■ **Available data**:
● ● ●
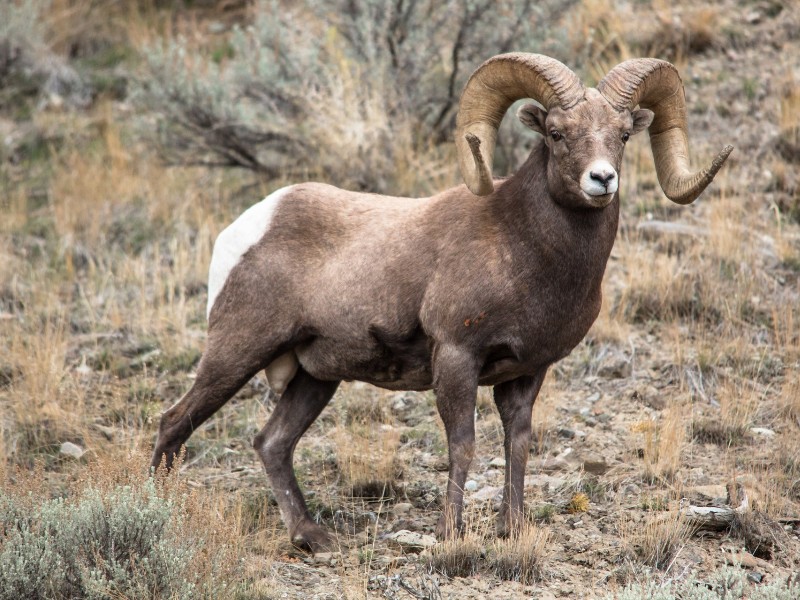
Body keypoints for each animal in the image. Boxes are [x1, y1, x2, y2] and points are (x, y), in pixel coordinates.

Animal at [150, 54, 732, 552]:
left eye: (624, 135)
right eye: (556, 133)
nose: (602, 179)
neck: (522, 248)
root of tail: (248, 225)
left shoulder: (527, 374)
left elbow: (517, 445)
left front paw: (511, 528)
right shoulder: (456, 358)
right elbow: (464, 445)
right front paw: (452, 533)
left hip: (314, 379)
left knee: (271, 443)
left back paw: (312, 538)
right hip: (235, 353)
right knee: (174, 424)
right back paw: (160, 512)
● ● ●
■ **About this exercise**:
Respond with the lines above, from the one that holds "root of tail: (248, 225)" to the end of the listing, each repeated exactly, and with no other material.

■ **Answer area**:
root of tail: (248, 225)
left shoulder: (527, 374)
left elbow: (517, 445)
left front paw: (511, 528)
right shoulder: (456, 358)
right elbow: (464, 445)
right front paw: (452, 533)
left hip: (314, 379)
left knee: (271, 443)
left back paw: (312, 538)
right hip: (235, 353)
right knee: (174, 424)
right back paw: (160, 512)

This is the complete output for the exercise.